RECORDS FOR THE TASK:
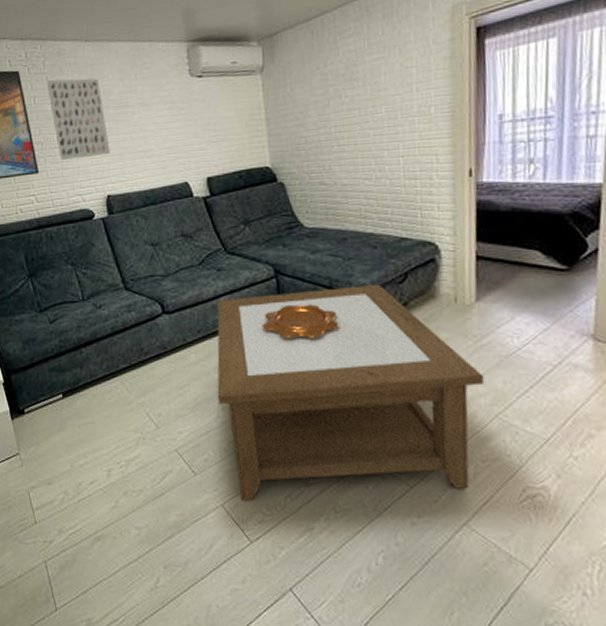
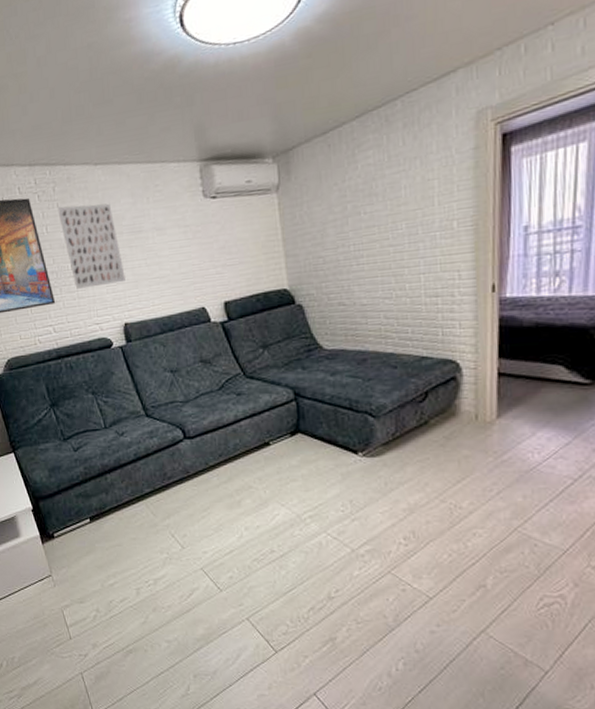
coffee table: present [217,284,485,501] -> none [238,404,504,615]
decorative bowl: present [262,304,340,338] -> none [283,425,361,459]

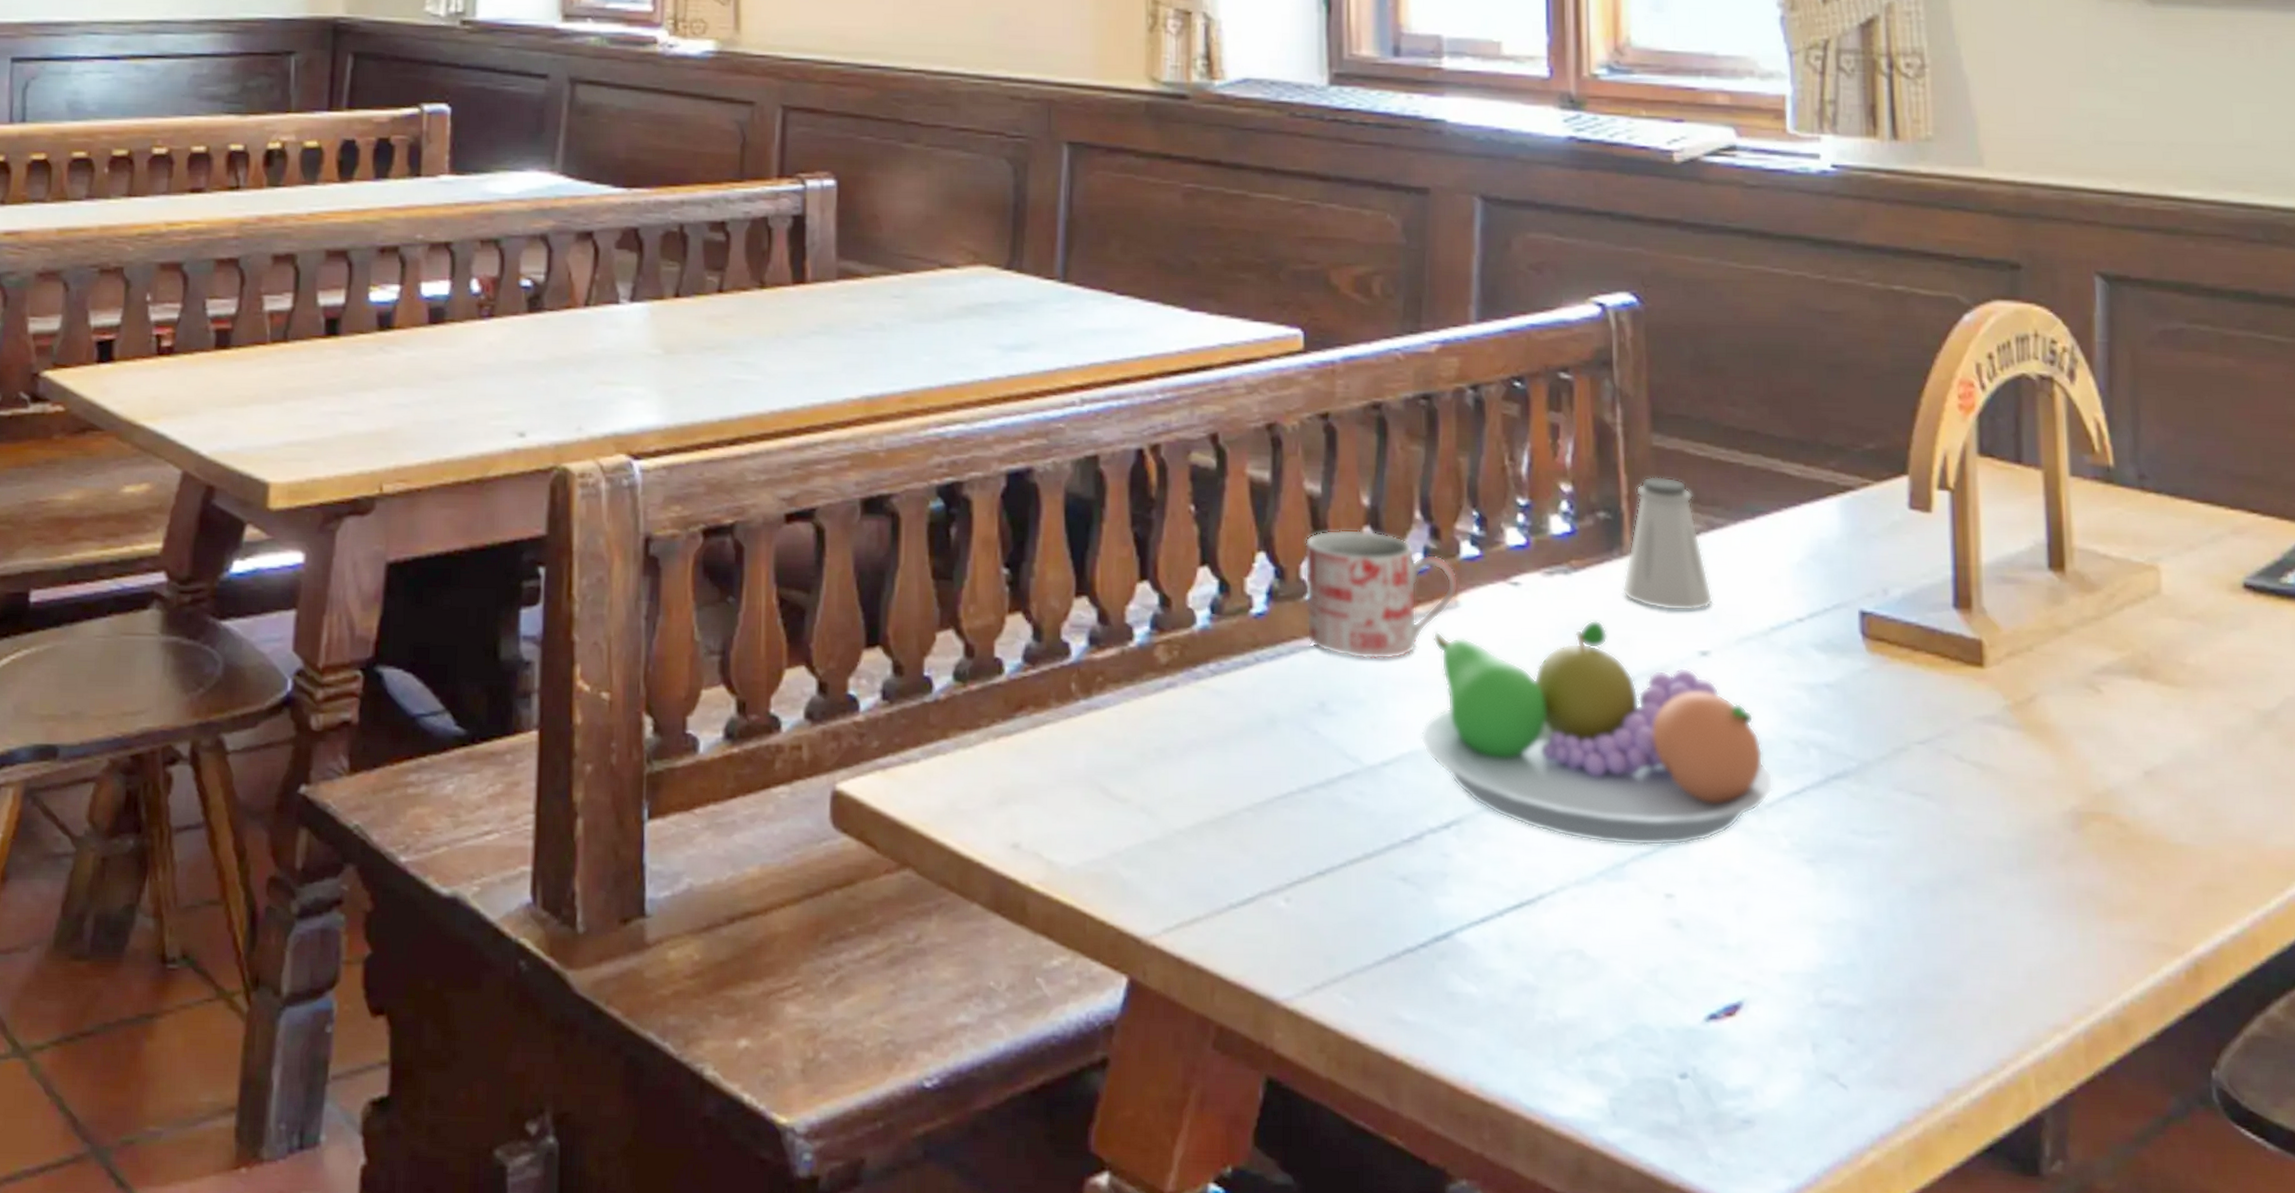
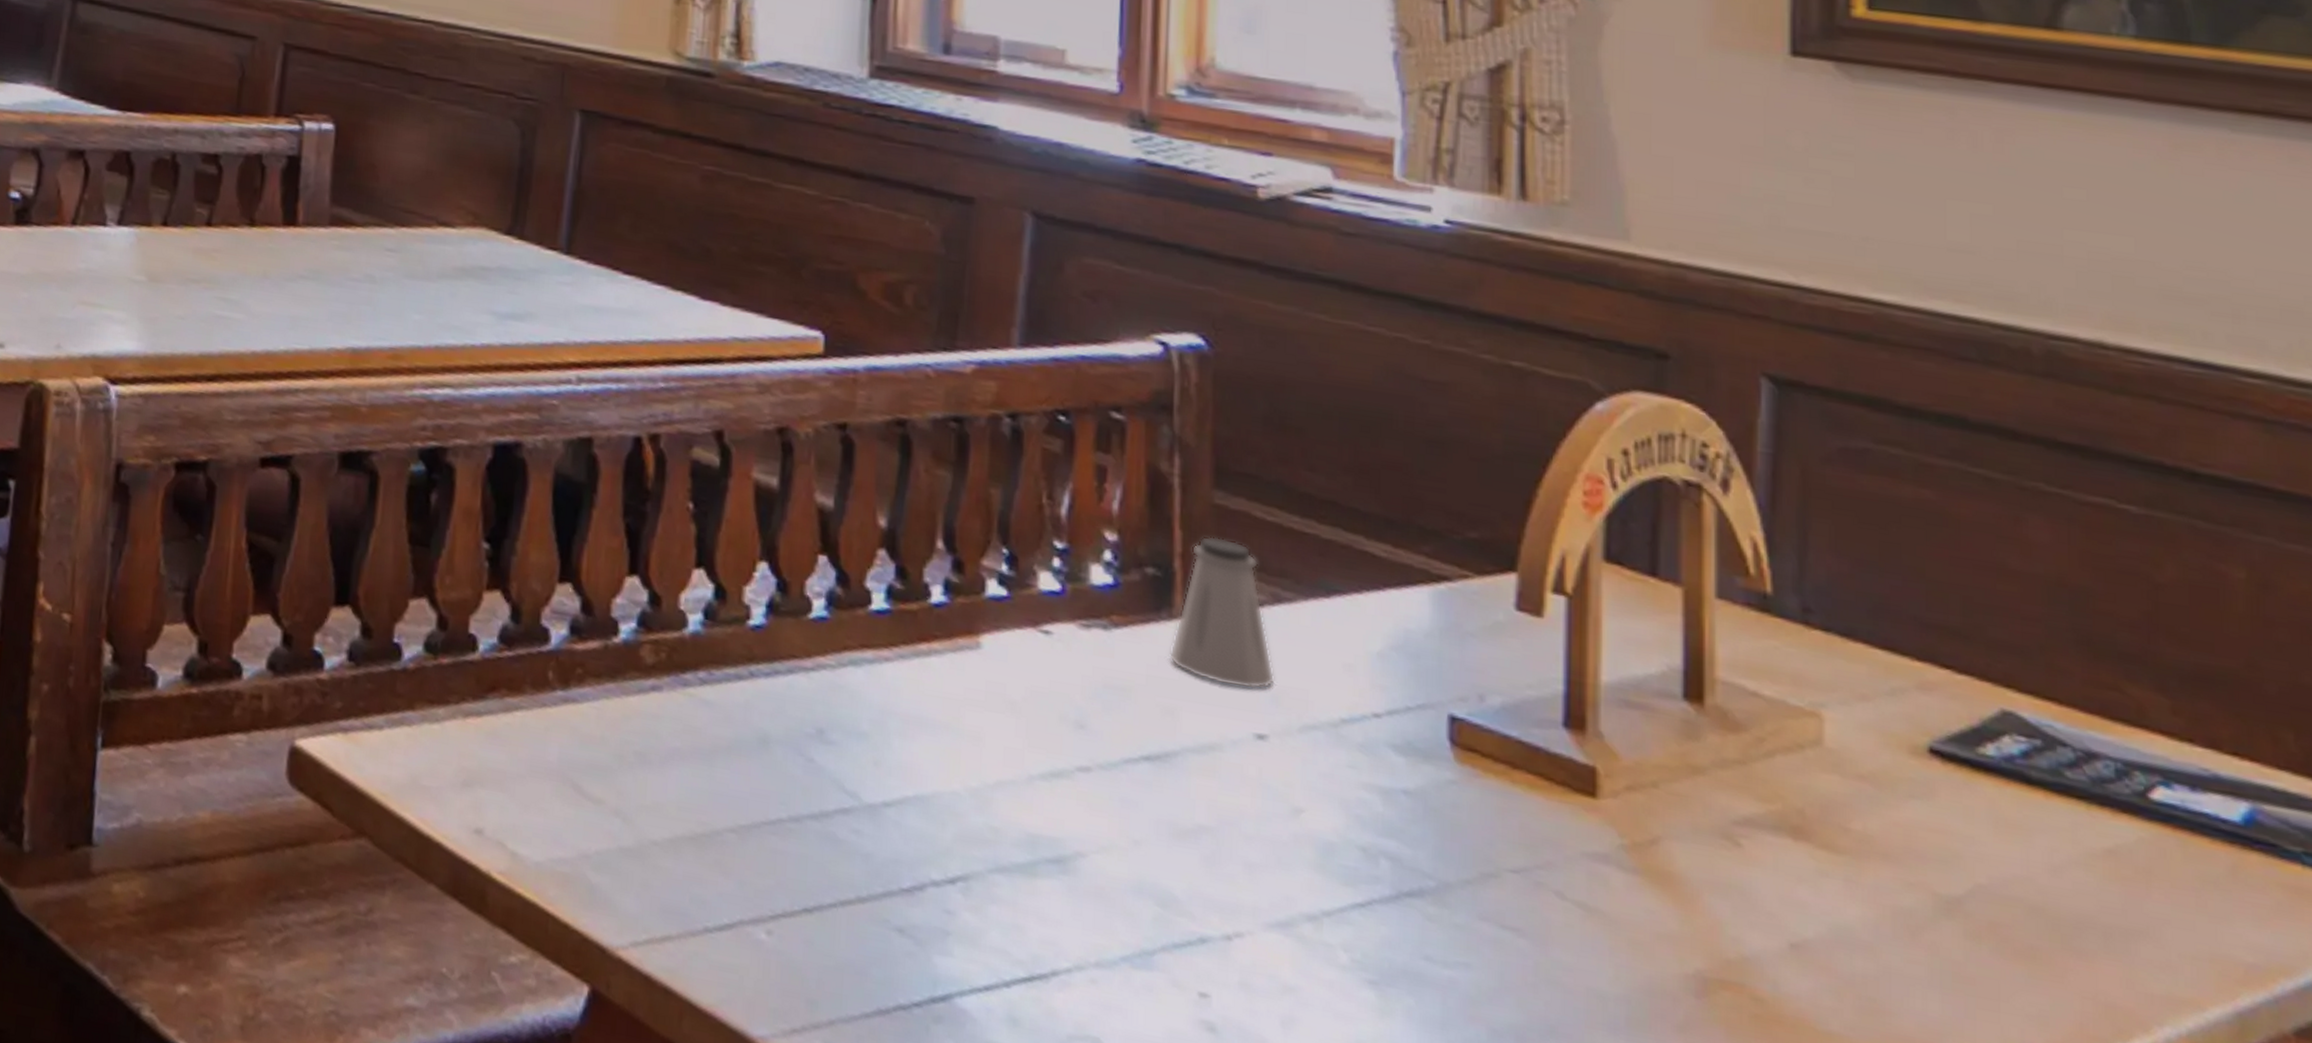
mug: present [1304,529,1459,660] -> none [808,547,982,695]
fruit bowl: present [1420,620,1773,846] -> none [928,671,1334,942]

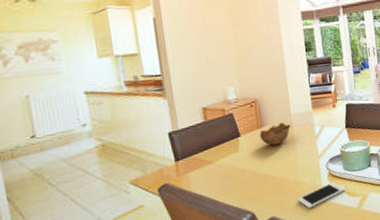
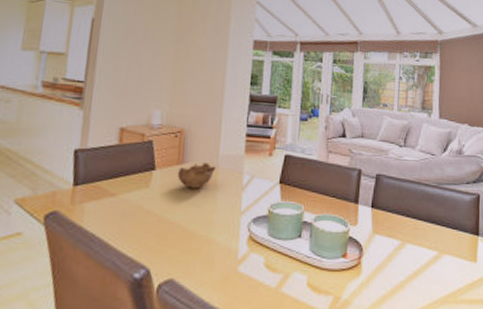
cell phone: present [297,182,346,208] -> none [205,248,266,277]

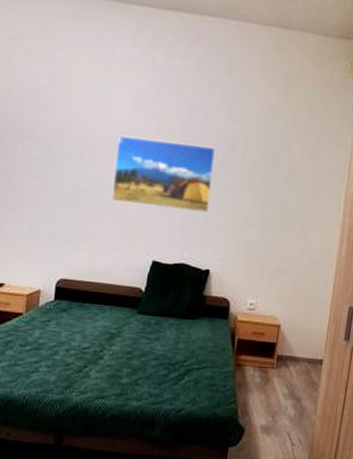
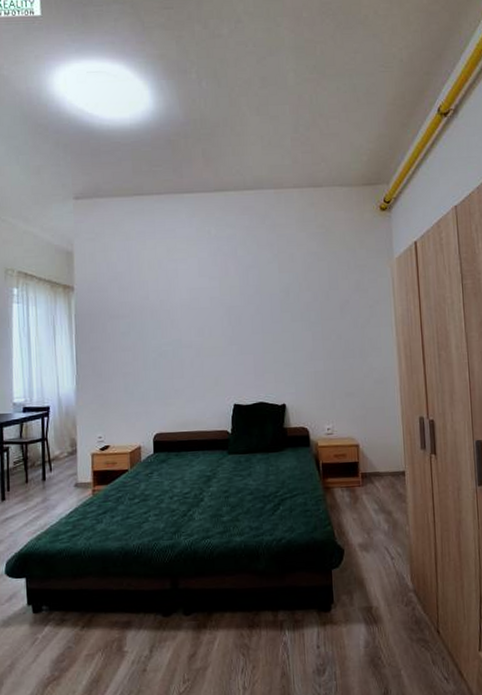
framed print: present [111,135,215,213] -> none [189,296,276,358]

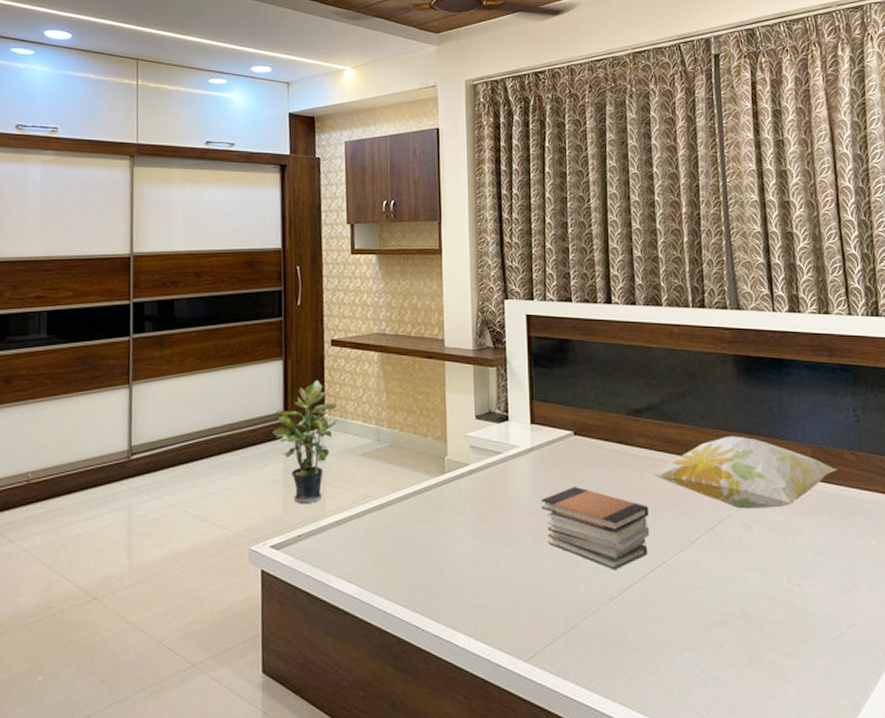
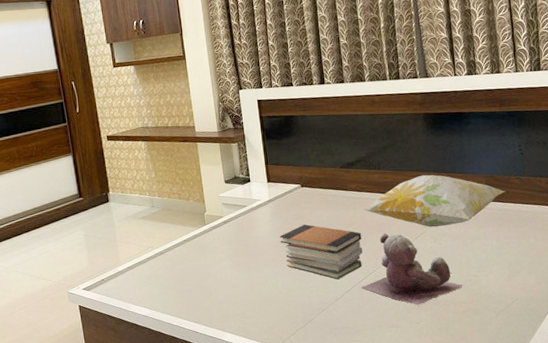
potted plant: present [273,379,337,504] -> none [72,167,120,258]
stuffed animal: none [645,510,782,620] -> present [361,233,463,306]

REQUIRED ACTION: What is needed is an exact transcription of the lines from the one containing "mug: present [1304,529,1459,660]" through the last line of the records above, both included, with no pictures.

PROBLEM SOLUTION:
mug: present [1304,529,1459,660] -> none [808,547,982,695]
fruit bowl: present [1420,620,1773,846] -> none [928,671,1334,942]

cell phone: present [297,182,346,208] -> none [205,248,266,277]

framed print: present [111,135,215,213] -> none [189,296,276,358]

potted plant: present [273,379,337,504] -> none [72,167,120,258]
stuffed animal: none [645,510,782,620] -> present [361,233,463,306]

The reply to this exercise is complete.